◆ **WHAT THE EXERCISE ASKS**: Reproduce every line of text in the records below verbatim, leaving out the picture markers.

(Records in a dataset)
_ _ _

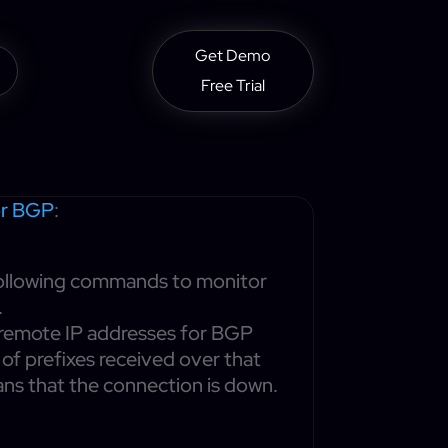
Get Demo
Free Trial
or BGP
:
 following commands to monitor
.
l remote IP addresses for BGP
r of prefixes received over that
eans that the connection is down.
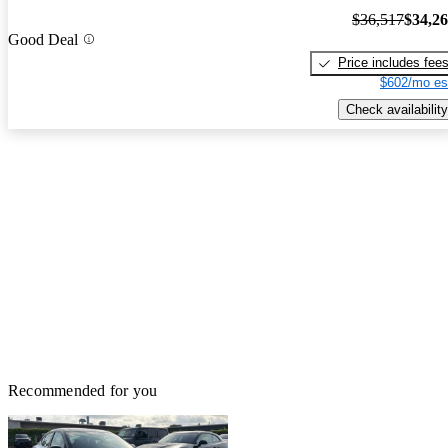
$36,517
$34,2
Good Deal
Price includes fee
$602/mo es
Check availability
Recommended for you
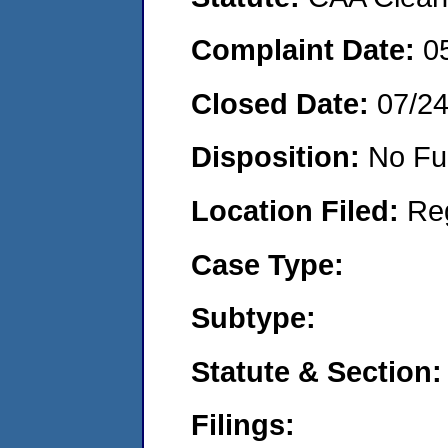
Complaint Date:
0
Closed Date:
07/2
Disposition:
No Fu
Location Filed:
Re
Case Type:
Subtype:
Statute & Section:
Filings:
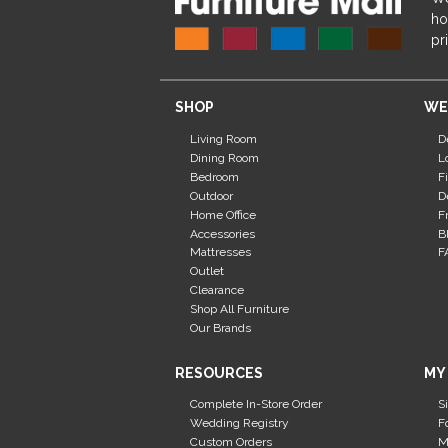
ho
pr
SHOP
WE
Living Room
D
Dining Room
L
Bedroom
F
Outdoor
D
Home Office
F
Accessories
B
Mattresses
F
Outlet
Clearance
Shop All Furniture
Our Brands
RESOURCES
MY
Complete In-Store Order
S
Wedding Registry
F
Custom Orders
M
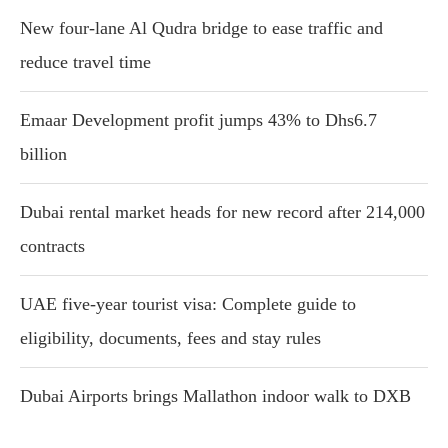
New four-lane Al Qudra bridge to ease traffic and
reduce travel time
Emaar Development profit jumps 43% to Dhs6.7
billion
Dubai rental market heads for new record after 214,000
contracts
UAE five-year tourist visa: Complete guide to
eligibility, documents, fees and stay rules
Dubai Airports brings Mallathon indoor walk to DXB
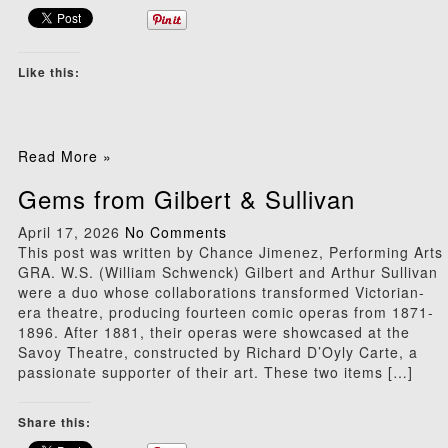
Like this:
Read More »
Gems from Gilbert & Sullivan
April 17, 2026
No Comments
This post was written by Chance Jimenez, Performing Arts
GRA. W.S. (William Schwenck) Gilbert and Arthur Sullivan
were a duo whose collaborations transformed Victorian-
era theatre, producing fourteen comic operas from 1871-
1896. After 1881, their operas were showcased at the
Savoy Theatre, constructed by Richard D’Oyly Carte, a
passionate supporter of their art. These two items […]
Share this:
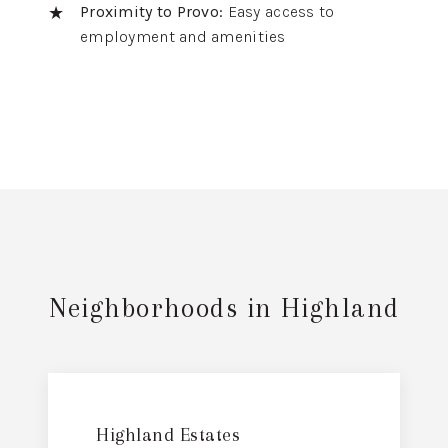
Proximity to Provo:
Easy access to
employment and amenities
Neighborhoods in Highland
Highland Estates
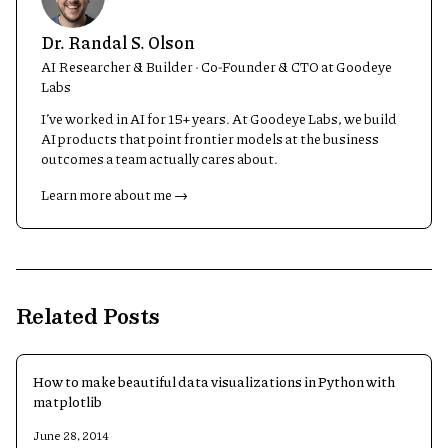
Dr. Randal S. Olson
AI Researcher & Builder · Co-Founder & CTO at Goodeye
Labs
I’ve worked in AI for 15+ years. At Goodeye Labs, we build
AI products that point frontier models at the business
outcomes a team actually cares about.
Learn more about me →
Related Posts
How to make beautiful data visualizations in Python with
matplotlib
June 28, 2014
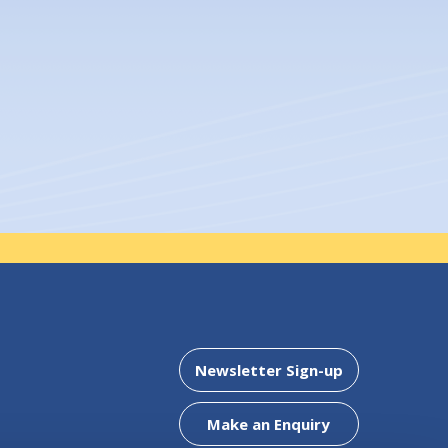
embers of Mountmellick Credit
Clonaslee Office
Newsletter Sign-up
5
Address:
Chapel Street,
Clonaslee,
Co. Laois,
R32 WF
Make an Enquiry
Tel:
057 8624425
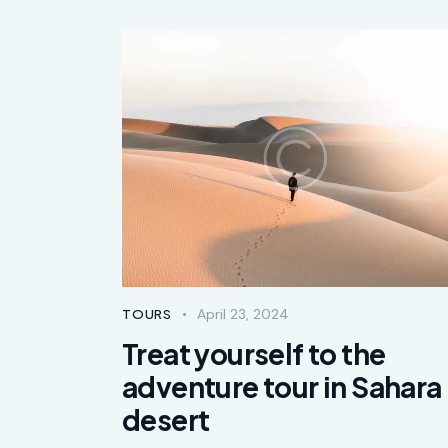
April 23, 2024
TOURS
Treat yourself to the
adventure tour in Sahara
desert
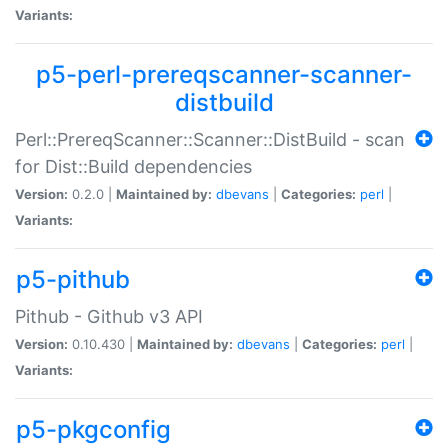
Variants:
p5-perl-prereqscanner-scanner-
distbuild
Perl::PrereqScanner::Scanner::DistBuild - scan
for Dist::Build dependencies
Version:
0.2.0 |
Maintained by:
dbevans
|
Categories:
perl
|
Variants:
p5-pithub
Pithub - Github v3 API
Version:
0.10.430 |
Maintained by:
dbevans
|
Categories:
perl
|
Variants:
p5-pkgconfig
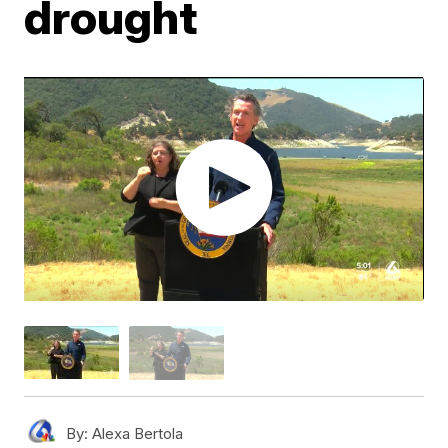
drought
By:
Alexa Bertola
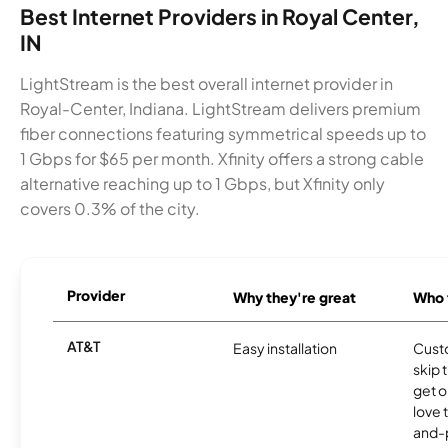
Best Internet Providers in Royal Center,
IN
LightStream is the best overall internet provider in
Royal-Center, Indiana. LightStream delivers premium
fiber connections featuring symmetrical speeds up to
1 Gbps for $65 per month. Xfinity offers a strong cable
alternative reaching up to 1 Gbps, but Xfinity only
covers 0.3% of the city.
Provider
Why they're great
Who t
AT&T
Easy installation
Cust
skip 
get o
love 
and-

_ _ _

◆ **WRITTEN ANSWER**:
Get Demo
Free Trial
or BGP
:
 following commands to monitor
.
l remote IP addresses for BGP
r of prefixes received over that
eans that the connection is down.
$36,517
$34,2
Good Deal
Price includes fee
$602/mo es
Check availability
Recommended for you
Complaint Date:
0
Closed Date:
07/2
Disposition:
No Fu
Location Filed:
Re
Case Type:
Subtype:
Statute & Section:
Filings:
ho
pr
SHOP
WE
Living Room
D
Dining Room
L
Bedroom
F
Outdoor
D
Home Office
F
Accessories
B
Mattresses
F
Outlet
Clearance
Shop All Furniture
Our Brands
RESOURCES
MY
Complete In-Store Order
S
Wedding Registry
F
Custom Orders
M
New four-lane Al Qudra bridge to ease traffic and
reduce travel time
Emaar Development profit jumps 43% to Dhs6.7
billion
Dubai rental market heads for new record after 214,000
contracts
UAE five-year tourist visa: Complete guide to
eligibility, documents, fees and stay rules
Dubai Airports brings Mallathon indoor walk to DXB
Like this:
Read More »
Gems from Gilbert & Sullivan
April 17, 2026
No Comments
This post was written by Chance Jimenez, Performing Arts
GRA. W.S. (William Schwenck) Gilbert and Arthur Sullivan
were a duo whose collaborations transformed Victorian-
era theatre, producing fourteen comic operas from 1871-
1896. After 1881, their operas were showcased at the
Savoy Theatre, constructed by Richard D’Oyly Carte, a
passionate supporter of their art. These two items […]
Share this:
Proximity to Provo:
Easy access to
employment and amenities
Neighborhoods in Highland
Highland Estates
Dr. Randal S. Olson
AI Researcher & Builder · Co-Founder & CTO at Goodeye
Labs
I’ve worked in AI for 15+ years. At Goodeye Labs, we build
AI products that point frontier models at the business
outcomes a team actually cares about.
Learn more about me →
Related Posts
How to make beautiful data visualizations in Python with
matplotlib
June 28, 2014
embers of Mountmellick Credit
Clonaslee Office
Newsletter Sign-up
5
Address:
Chapel Street,
Clonaslee,
Co. Laois,
R32 WF
Make an Enquiry
Tel:
057 8624425
April 23, 2024
TOURS
Treat yourself to the
adventure tour in Sahara
desert
Variants:
p5-perl-prereqscanner-scanner-
distbuild
Perl::PrereqScanner::Scanner::DistBuild - scan
for Dist::Build dependencies
Version:
0.2.0 |
Maintained by:
dbevans
|
Categories:
perl
|
Variants:
p5-pithub
Pithub - Github v3 API
Version:
0.10.430 |
Maintained by:
dbevans
|
Categories:
perl
|
Variants:
p5-pkgconfig
drought
By:
Alexa Bertola
Best Internet Providers in Royal Center,
IN
LightStream is the best overall internet provider in
Royal-Center, Indiana. LightStream delivers premium
fiber connections featuring symmetrical speeds up to
1 Gbps for $65 per month. Xfinity offers a strong cable
alternative reaching up to 1 Gbps, but Xfinity only
covers 0.3% of the city.
Provider
Why they're great
Who t
AT&T
Easy installation
Cust
skip 
get o
love 
and-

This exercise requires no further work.